Exercise directions:
An exact copy of every entry is required, without the pictures.

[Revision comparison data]
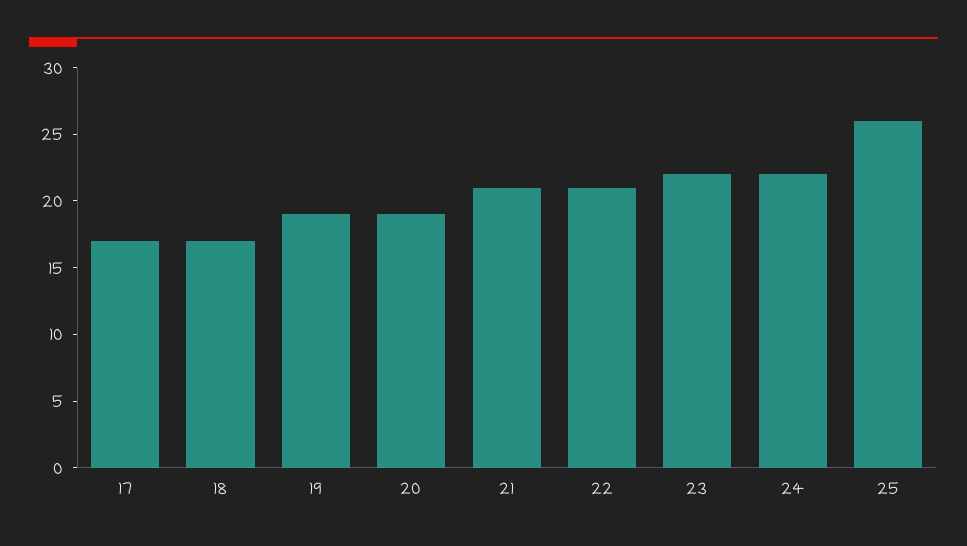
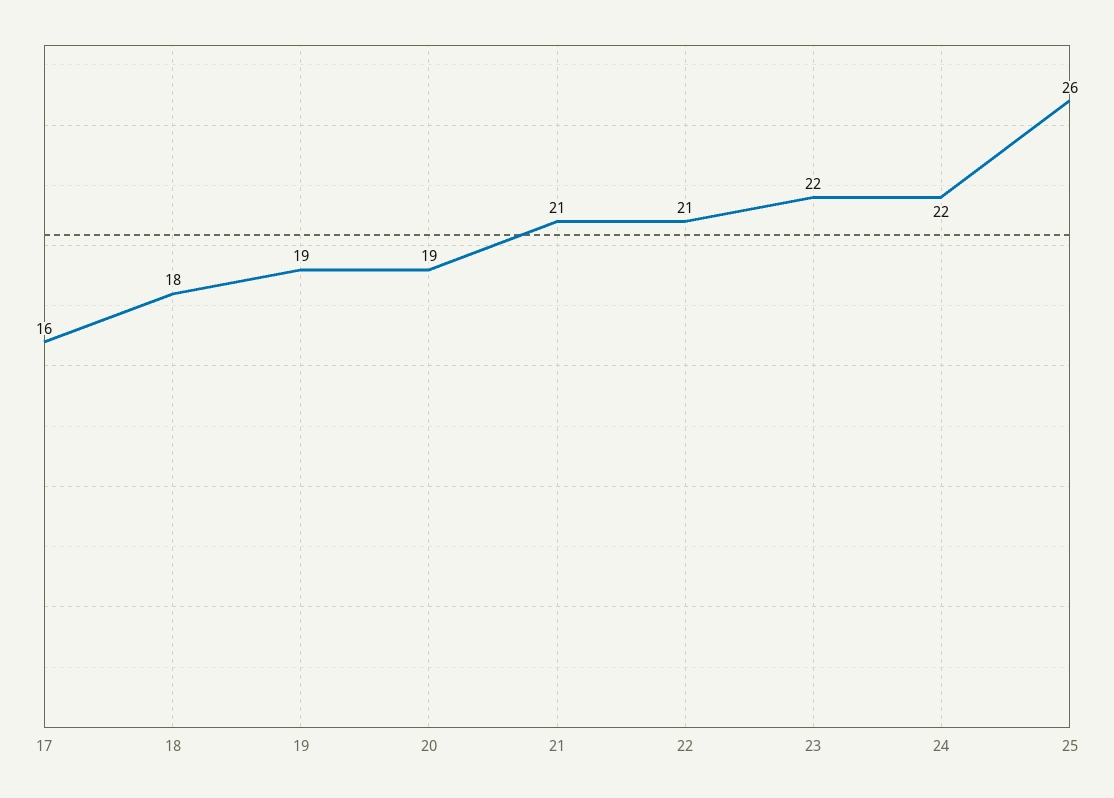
  {
-   "17": 17,
+   "17": 16,
-   "18": 17,
+   "18": 18,
    "19": 19,
    "20": 19,
    "21": 21,
    "22": 21,
    "23": 22,
    "24": 22,
    "25": 26
  }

Your solution:
  {
-   "17": 17,
+   "17": 16,
-   "18": 17,
+   "18": 18,
    "19": 19,
    "20": 19,
    "21": 21,
    "22": 21,
    "23": 22,
    "24": 22,
    "25": 26
  }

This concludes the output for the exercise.